Had the army reached the town of Haya? Beyond it, to his childhood village?
The hells! Copper Hall's high bluff was surrounded by a full cohort. Incredibly, the army had brought up a fleet of fishing boats and coast-hugging trading ships that were roping in the skiffs and shore-boats used by Copper Hall's population to fish and collect kelp. The cohort had massed on the landward side to cut off retreat by foot, forcing thereby every eagle remaining in Copper Hall to take off from the training ground — no difficult feat, naturally, but those fawkners and assistants and slaves who
had not already gotten out were trapped, so every eagle leaving was weighed down by a passenger.
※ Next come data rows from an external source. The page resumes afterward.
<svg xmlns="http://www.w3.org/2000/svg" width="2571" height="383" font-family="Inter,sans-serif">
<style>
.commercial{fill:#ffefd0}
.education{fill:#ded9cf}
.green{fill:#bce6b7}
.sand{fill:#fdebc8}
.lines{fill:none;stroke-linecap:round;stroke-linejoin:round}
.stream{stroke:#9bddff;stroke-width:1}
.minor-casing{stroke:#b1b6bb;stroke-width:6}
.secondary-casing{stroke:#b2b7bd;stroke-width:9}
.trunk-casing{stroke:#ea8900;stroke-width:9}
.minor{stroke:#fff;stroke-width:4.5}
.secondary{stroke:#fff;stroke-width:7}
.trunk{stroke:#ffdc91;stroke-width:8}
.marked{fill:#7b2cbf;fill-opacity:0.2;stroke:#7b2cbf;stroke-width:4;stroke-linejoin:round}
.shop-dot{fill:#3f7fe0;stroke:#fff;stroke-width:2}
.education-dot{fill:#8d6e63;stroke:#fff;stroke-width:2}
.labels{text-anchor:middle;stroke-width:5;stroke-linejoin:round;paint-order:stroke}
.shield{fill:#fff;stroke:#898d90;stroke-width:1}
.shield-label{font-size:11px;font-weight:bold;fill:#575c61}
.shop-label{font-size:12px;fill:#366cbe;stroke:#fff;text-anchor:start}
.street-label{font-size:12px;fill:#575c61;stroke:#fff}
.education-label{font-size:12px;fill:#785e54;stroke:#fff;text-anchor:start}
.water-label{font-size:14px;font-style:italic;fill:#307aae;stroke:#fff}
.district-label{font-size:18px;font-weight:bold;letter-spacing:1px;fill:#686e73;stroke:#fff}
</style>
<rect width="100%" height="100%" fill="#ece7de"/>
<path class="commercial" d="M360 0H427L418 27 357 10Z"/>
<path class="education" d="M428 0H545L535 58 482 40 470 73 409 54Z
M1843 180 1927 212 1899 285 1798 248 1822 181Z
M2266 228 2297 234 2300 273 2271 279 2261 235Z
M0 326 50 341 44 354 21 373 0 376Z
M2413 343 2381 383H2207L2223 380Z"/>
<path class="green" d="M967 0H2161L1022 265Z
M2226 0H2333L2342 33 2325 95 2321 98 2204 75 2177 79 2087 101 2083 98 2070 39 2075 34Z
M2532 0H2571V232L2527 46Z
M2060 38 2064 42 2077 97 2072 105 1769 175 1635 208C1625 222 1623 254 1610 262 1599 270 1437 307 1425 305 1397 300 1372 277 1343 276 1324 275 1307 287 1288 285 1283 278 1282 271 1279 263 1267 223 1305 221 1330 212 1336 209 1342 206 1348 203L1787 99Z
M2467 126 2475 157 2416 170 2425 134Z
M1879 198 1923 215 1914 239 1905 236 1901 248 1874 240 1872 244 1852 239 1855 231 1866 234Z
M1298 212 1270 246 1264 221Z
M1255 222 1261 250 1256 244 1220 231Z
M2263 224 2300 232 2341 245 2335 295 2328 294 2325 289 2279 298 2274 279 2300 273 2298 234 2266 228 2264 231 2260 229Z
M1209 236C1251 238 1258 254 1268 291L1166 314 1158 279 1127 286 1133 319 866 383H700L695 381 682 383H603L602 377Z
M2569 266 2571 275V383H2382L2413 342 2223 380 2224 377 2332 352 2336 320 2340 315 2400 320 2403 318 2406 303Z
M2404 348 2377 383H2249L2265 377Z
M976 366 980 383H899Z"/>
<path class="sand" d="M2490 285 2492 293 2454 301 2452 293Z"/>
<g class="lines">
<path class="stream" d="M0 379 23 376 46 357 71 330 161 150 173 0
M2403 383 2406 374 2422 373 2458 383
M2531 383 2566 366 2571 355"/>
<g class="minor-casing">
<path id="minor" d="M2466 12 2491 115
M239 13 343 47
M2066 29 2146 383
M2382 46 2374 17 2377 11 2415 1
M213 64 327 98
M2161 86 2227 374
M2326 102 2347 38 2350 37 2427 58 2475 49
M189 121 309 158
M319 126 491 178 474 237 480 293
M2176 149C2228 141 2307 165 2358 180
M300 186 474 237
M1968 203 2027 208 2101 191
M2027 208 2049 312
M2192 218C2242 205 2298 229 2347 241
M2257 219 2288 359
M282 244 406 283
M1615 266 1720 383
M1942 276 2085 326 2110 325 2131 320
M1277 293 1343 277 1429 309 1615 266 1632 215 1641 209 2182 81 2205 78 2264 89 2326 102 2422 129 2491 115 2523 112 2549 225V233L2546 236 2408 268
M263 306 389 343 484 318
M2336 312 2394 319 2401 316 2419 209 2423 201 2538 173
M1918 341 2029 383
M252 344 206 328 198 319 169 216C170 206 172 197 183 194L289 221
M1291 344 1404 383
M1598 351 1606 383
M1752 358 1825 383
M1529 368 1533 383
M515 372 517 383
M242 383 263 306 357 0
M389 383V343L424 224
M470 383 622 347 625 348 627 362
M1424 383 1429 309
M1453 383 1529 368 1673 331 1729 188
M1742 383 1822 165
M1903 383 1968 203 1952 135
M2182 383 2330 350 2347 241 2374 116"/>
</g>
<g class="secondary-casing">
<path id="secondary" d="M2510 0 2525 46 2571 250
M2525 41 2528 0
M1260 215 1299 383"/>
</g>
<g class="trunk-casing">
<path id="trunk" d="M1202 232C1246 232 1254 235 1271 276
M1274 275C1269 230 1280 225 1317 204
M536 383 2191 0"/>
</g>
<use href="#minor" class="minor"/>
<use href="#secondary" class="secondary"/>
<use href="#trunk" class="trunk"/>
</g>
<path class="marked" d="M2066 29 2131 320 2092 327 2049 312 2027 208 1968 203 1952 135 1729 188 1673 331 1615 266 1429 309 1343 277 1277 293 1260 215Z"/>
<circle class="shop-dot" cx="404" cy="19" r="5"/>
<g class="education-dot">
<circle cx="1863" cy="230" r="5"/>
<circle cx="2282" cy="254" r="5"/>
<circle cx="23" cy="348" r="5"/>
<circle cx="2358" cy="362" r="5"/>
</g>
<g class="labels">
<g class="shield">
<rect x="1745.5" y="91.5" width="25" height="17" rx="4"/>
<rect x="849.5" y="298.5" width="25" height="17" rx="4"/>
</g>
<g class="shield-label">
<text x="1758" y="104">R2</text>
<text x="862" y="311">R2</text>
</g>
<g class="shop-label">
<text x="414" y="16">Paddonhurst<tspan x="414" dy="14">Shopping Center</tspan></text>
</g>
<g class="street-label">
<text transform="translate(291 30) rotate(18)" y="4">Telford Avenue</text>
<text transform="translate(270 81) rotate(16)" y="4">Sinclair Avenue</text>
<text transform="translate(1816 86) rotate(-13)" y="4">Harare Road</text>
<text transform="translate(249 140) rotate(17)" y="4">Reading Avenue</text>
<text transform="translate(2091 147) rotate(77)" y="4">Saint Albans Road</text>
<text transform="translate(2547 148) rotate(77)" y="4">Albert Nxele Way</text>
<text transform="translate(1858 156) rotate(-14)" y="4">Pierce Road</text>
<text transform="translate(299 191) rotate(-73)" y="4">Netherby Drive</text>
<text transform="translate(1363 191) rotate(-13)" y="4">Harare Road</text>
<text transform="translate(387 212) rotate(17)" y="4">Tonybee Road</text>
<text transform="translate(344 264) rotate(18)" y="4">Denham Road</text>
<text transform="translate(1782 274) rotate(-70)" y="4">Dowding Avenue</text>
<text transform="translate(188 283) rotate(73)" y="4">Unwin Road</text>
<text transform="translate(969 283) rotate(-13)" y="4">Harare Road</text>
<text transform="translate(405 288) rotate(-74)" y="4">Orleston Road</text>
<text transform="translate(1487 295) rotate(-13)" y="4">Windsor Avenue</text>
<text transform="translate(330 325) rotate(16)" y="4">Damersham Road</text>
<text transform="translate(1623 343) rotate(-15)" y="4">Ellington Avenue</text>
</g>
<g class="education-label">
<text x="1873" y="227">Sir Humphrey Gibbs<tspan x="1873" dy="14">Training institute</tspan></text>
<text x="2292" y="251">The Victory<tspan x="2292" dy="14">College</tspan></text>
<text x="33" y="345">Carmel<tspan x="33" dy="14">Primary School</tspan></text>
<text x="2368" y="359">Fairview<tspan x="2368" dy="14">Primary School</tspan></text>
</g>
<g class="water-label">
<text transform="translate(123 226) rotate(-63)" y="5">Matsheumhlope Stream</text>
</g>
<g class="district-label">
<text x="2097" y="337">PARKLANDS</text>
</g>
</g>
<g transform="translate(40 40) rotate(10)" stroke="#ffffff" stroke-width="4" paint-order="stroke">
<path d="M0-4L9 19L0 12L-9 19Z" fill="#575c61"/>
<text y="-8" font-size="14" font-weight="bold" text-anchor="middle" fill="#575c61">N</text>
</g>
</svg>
An intelligent mind commanded the enemy. Archers launched volleys as each eagle banked up, vulnerable before it caught an updraft. Two eagles were already down. One lay lifeless, both reeve and passenger sprawled dead in the harness. The other was wounded, a wing trailing uselessly as it struggled to right itself on an injured leg. In its fury it dragged the harness, its reeve limp and unresponsive but the passenger fighting to get out of the tangle. Joss winced as arrows punctured the helpless eagle's flesh; blades flashed in sunlight as armed men closed in for the kill.
Another raptor was hit, but it kept climbing. Struggling. Listing. Tumbling into the sea as its reeve and passenger unhooked just in time to fall free into the rolling waters.
Blessed Ilu! How could this be happening?
He had taught Badinen four flag commands, the least you needed to know. Now he flagged: Stay aloft.
He sent Scat'down the well-remembered landing path to the training ground just as a huge yammering shout rose from the gatehouse where soldiers had broken through. The raptor thumped down hard. Two eagles launched from the adjoining parade ground as Joss unhooked and dropped out of his harness.